13 March 2026, 10:05

Verkehrssicherheit im Märkischen Kreis 2025: Weniger Tote, aber mehr Kinderunfälle und Drogenvorfälle

Ein Balkendiagramm mit der Bezeichnung "Verkehrsunfälle in Gegenrichtung" zeigt die Anzahl der Todesopfer pro Jahr in den Vereinigten Staaten, wobei die Höhe jedes Balkens die Schwere der Unfälle für das jeweilige Jahr darstellt.

Verkehrssicherheit im Märkischen Kreis 2025: Weniger Tote, aber mehr Kinderunfälle und Drogenvorfälle

Verkehrssicherheit im Märkischen Kreis zeigt 2025 gemischte Bilanz

Die Entwicklung der Verkehrssicherheit im Märkischen Kreis präsentierte sich 2025 mit Licht und Schatten: Zwar sank die Zahl der Verkehrstoten, doch andere Problembereiche verschärften sich – darunter mehr Verletzungen bei Kindern und ein Anstieg drogenbedingter Vorfälle. Besonders tragisch war der Fall eines zehnjährigen Mädchens aus Ihmert, das im vergangenen Jahr bei einem Zusammenstoß ums Leben kam.

Die Gesamtzahl der Verkehrsunfälle im Märkischen Kreis blieb 2025 nahezu auf dem Niveau des Vorjahres. Allerdings veränderte sich die Schwere der Unfälle: Die Zahl der Todesopfer ging von elf (2024) auf sieben (2025) zurück, und schwere Verletzungen nahmen um 15 Prozent ab. Gleichzeitig stiegen leichte Verletzungen um 6,4 Prozent – ein Hinweis darauf, dass es zwar mehr Kollisionen gab, diese aber oft glimpflicher ausgingen.

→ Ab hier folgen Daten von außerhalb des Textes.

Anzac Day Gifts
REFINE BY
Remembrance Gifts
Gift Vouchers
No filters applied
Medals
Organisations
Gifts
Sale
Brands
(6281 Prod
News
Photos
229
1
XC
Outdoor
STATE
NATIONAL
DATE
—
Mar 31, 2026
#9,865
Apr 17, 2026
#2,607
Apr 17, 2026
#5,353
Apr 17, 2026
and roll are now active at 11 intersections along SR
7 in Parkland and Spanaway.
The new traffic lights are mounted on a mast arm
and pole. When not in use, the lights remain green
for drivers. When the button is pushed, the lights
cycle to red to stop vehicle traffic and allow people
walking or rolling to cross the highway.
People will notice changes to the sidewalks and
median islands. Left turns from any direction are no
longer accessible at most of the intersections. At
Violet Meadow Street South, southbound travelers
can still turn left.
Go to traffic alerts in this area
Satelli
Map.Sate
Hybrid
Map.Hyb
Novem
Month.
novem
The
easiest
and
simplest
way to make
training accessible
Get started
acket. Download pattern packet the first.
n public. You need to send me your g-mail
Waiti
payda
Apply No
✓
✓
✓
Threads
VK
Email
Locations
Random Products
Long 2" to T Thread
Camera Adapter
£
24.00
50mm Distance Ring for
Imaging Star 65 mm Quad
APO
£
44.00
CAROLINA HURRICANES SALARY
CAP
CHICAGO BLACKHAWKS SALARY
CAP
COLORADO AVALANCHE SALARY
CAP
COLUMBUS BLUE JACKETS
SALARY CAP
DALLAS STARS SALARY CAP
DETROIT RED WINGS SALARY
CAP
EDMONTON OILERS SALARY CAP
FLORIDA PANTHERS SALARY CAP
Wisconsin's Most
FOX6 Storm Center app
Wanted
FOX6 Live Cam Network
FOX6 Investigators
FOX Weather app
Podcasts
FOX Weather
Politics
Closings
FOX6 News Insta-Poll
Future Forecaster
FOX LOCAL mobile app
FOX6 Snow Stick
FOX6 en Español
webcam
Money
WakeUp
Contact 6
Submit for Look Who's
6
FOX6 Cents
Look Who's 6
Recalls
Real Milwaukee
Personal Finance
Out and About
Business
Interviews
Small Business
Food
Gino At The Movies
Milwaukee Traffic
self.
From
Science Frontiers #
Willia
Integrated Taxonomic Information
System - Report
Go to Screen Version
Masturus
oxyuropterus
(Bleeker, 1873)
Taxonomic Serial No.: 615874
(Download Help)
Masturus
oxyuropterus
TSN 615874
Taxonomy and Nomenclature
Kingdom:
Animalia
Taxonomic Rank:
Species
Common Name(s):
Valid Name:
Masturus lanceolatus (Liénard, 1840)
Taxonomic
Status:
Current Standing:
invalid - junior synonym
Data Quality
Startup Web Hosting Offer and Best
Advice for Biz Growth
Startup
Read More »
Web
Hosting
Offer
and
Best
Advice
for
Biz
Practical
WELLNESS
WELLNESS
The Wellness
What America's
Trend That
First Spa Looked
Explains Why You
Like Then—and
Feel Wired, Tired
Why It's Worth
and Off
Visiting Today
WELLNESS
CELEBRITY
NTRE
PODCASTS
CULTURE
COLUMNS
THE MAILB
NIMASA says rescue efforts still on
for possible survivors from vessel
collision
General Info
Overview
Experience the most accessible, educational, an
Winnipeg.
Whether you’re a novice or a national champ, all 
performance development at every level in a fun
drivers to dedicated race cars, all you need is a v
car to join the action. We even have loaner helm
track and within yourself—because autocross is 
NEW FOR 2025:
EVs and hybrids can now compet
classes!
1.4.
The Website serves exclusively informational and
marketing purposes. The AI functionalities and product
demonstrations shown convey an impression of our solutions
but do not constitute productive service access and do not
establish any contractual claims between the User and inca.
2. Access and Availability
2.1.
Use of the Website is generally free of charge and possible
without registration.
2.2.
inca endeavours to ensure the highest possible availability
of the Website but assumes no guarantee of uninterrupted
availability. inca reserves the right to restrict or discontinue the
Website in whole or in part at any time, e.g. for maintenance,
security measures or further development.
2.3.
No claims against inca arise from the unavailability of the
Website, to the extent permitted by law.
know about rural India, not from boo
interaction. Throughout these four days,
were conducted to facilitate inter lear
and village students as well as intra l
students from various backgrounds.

Für Motorradfahrer verbesserte sich die Lage 2025: Bei 98 Unfällen kamen drei Menschen ums Leben. Dagegen häuften sich die Unfälle mit E-Scootern weiter. Die Polizei verzeichnete 2025 insgesamt 49 verletzte Fahrer – nach 45 im Jahr 2024 und nur sechs im Jahr 2020. Häufige Verstöße waren überhöhte Geschwindigkeit, Fahren auf Gehwegen und Missachtung der Vorfahrtsregeln.

Besonders besorgniserregend entwickelte sich die Situation auf Schulwegen: 142 Kinder verletzten sich 2025 bei Unfällen, gegenüber 128 im Vorjahr. Hauptursachen für schwere Crashs blieben Rasen, Vorfahrtsmissachtung und falsches Abbiegen. Ein weiterer alarmierender Trend war der deutliche Anstieg drogenbedingter Vorfälle: 1.367 Fahrer wurden 2025 auf Drogen- oder Alkoholkonsum getestet – nach 915 im Jahr 2024.

Die Zahlen für 2025 zeigen Fortschritte, aber auch anhaltende Risiken im Straßenverkehr des Märkischen Kreises. Weniger Tote und Schwerverletzte deuten auf Verbesserungen in einigen Bereichen hin. Doch die Zunahme von Kinderunfällen, E-Scooter-Vorfällen und drogenbedingten Delikten unterstreicht die Herausforderungen, denen sich Behörden und Verkehrsteilnehmer stellen müssen.